Pum dissociate and become over-stimulated, which often results in an inevitable shift to meltdowns and anxiety, leading to disorientation, confusion and a grief-stricken state.
Q3. What is the role of the motor life in the sensory-motor realm of psychological functioning?
In the sensory-motor realm of psychological functioning, the motor life embeds and supports the awareness of the senses, physically yolking them to the sensory, giving structure to and learning of selfconsciousness from sensory perceptions.
Q4. How does the body maintain its physiological homeostasis?
Done well, the body’s physiological homeostasis can be maintained for many tens of minutes with the benefit of a constant, regular repetition of action and its felt sensory effects.
Q5. What is the importance of a routine to reducing anxiety?
Familiarity with this routine is paramount to reducing anxiety, and maintaining consistency in the patterns is extremely helpful.
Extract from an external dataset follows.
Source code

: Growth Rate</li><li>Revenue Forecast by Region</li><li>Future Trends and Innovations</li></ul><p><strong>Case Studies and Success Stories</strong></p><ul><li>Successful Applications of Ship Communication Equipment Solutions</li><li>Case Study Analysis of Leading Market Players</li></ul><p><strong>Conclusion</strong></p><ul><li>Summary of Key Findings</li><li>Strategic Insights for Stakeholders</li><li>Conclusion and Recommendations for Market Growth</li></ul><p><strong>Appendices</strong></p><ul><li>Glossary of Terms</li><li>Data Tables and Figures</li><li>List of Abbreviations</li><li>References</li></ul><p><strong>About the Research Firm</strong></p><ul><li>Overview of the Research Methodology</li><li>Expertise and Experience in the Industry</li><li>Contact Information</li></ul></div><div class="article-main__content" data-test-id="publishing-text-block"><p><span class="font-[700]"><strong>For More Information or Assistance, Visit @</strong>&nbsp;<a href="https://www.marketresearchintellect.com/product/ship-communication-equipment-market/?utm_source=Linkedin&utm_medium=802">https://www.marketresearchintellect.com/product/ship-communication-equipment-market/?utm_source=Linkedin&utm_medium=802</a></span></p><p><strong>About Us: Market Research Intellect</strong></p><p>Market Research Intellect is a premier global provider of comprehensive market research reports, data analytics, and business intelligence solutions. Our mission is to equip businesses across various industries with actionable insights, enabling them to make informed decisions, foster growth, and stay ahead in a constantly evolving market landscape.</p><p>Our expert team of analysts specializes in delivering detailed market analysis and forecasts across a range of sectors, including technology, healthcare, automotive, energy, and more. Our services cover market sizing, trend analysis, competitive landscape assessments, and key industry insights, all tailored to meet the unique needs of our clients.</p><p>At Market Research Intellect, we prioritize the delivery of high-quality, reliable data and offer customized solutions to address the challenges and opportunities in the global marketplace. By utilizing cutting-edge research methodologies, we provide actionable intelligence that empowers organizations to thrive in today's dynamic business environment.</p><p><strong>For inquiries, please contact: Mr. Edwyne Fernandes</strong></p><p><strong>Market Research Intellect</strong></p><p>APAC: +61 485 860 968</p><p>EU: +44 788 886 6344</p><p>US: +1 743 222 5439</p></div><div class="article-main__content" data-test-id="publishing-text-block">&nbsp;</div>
Q6. What is the purpose of her practice?
Her practice developed from a need to explore, express and, inter-relate ideas and concepts from her own personal research and scholarly work.
Q7. What is the role of the sensory and motor system in the development of the self?
In the activity of ‘doing’, the sensory and motor system embeds, supports and physically yolks experience to the active sensory-affective self.
Q8. What can be done to help the person with autism to become aware of their needs?
Then they can begin to become aware of what those needs are, safe in the knowledge that the other is able to foster trust and lower arousal.
Q9. How can the authors help a person with autism become more complete, embodied and coherent?
The authors identify means that caring persons can deploy to help the person with autism become more complete, embodied and coherent, and to help them express their individuality ready to share an integral meaning in life’s movements and what they discover.
Q10. What is the common form of loss of control?
When over-done, their beneficial effect is lost to a detrimental, sometimes damaging form of loss of control, such as in compulsive eating, biting, or extensive habits that cause damage to the body.
Q11. What is the hypothesis that increases the strength of the brainstem integrative signal excited for swimming?
From this knowledge the authors advance the hypothesis that increased strength of the brainstem integrative signal excited for swimming generates a coherence of conscious experience by its regular repetition with the improved vigour of simultaneous, all-body sensory and motor signals.
Q12. What is the main benefit of collage?
The other important feature of collage is that it captures one’s interest in the little fiddly movements some individuals with ASD are compelled to repeat, normally with little product or enjoyment to be shared.
Q13. What was her disjunction between the two?
It was only many years later in adult life, after ongoing therapy and some decades of self-reflection and analysis that she came to understand that she had developed a disjunction between what the authors now know as her Core Self – her core affective, perceptual, and embodied Self – and her more artificial, rational, and reflective Tertiary Self.
Q14. How does she know that swimming and collage can be beneficial for individuals with autism?
By analysis of Pum’s personal experience and collaboration with her perspective and insights of her experience of autism, the authors consider the benefits from two energetic and demanding sensorimotor activities, swimming and collage, which she knows to be beneficial for the integrative access between higher and core levels of her Self, and that she believes can be made beneficial for individuals with autism.